Back in the ’70s when the Multigravitational Experiment Group and Batya Zamir performed off the ground, their aim was to give our perceptions of space, gravity, and dancing a wake-up slap. Today, midair work by Elizabeth Streb and Sarah East Johnson emphasizes strength and risk. Lisa Giobbi, on the other hand, is into magic realism—using ropes, harnesses, and trapezes to create fantasies of flight, desire, and downfall.

Giobbi’s images, like those of Pilobolus and Momix (she danced with both), offer beauty with a morbid or perverse edge. Unlike those companies, she doesn’t make visual wise cracks with bodies. Nor does she really develop ideas. Most of the works shown at Altogether Different merely present an image and manipulate it. In the new Temptation—one of her most arresting pieces—Giobbi’s an in nocent Eve when Timothy Harling slides headfirst from above, his suspended feet encased in a spotted bag, and pulls her off the floor. Forget apples. Woman and serpent twine and revolve and nuzzle in lyrical, simulated– zero gravity lust.

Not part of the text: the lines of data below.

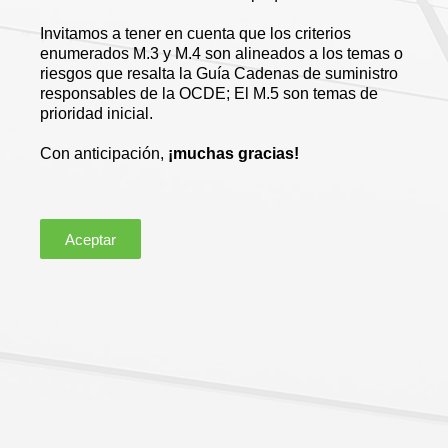
Invitamos a tener en cuenta que los criterios
enumerados M.3 y M.4 son alineados a los temas o
riesgos que resalta la Guía Cadenas de suministro
responsables de la OCDE; El M.5 son temas de
prioridad inicial.
Con anticipación,
¡muchas gracias!
Aceptar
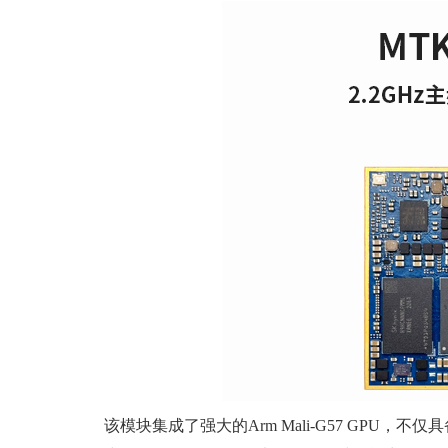
该模块集成了强大的Arm Mali-G57 GPU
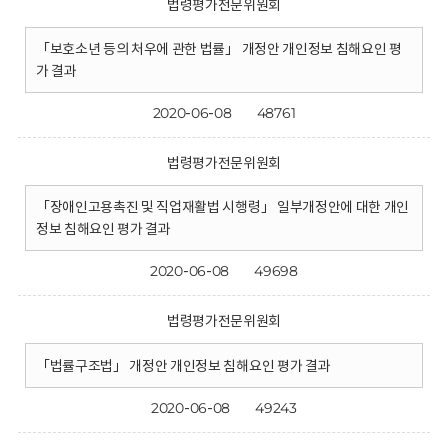
법령평가전문위원회
「보호소년 등의 처우에 관한 법률」 개정안 개인정보 침해요인 평
가 결과
2020-06-08
48761
법령평가전문위원회
「장애인고용촉진 및 직업재활법 시행령」 일부개정안에 대한 개인
정보 침해요인 평가 결과
2020-06-08
49698
법령평가전문위원회
「법률구조법」 개정안 개인정보 침해요인 평가 결과
2020-06-08
49243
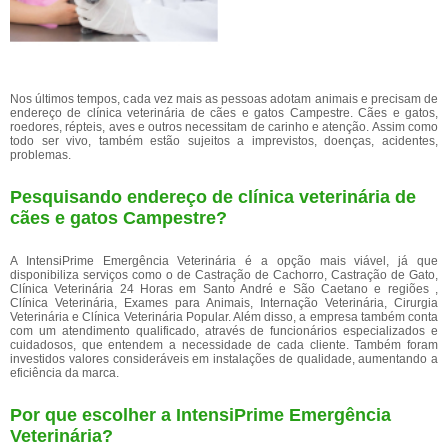
Nos últimos tempos, cada vez mais as pessoas adotam animais e precisam de
endereço de clínica veterinária de cães e gatos Campestre. Cães e gatos,
roedores, répteis, aves e outros necessitam de carinho e atenção. Assim como
todo ser vivo, também estão sujeitos a imprevistos, doenças, acidentes,
problemas.
Pesquisando endereço de clínica veterinária de
cães e gatos Campestre?
A IntensiPrime Emergência Veterinária é a opção mais viável, já que
disponibiliza serviços como o de Castração de Cachorro, Castração de Gato,
Clínica Veterinária 24 Horas em Santo André e São Caetano e regiões ,
Clínica Veterinária, Exames para Animais, Internação Veterinária, Cirurgia
Veterinária e Clínica Veterinária Popular. Além disso, a empresa também conta
com um atendimento qualificado, através de funcionários especializados e
cuidadosos, que entendem a necessidade de cada cliente. Também foram
investidos valores consideráveis em instalações de qualidade, aumentando a
eficiência da marca.
Por que escolher a IntensiPrime Emergência
Veterinária?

The music Giobbi uses—mostly by Hayley Moss—tunes the ear to New Age mysteries. Such as why in Falling Angel does Giobbi, suspended by an invisible harness in a dark glow of light (by Donalee Katz and Mitch Levine), have no legs? While you’re wondering about this, she daintily lets one limb, then another, descend from her white dress. Running slow-motion through the air, shocked by the music, Giobbi’s undeniably entrancing—a line of poetry in search of a poem.

Harling spends his Sabastian swinging tangled in a V of white stretch fabric. In Hormonal Tempest—an entry in the weird design category—Giobbi thrashes in place, while carefully angled red light and body posture give her shadow long arms and witchy fingers and cause her bare breasts to collaborate in forming a frog’s head (don’t ask).

Polymorphously Perverse (1992), an on-the-ground piece, tells a story, and it’s a nasty one. Harling plays a dangerously demented magician (maybe) and Giobbi’s a captive he wheels on folded up in a gilded cage. Once he’s pulled her out, he treats her like a doll, picking her up, it appears, by the neck. When she collapses, he kicks her; Irving Berlin’s “A Pretty Girl Is Like a Melody” offers irony. The Joyce audience showed its good taste with reticent applause.

Jennifer Binford, Rebecca Jung, John-Mario Sevilla, and Terry Pexton performed (very capably) in only one number.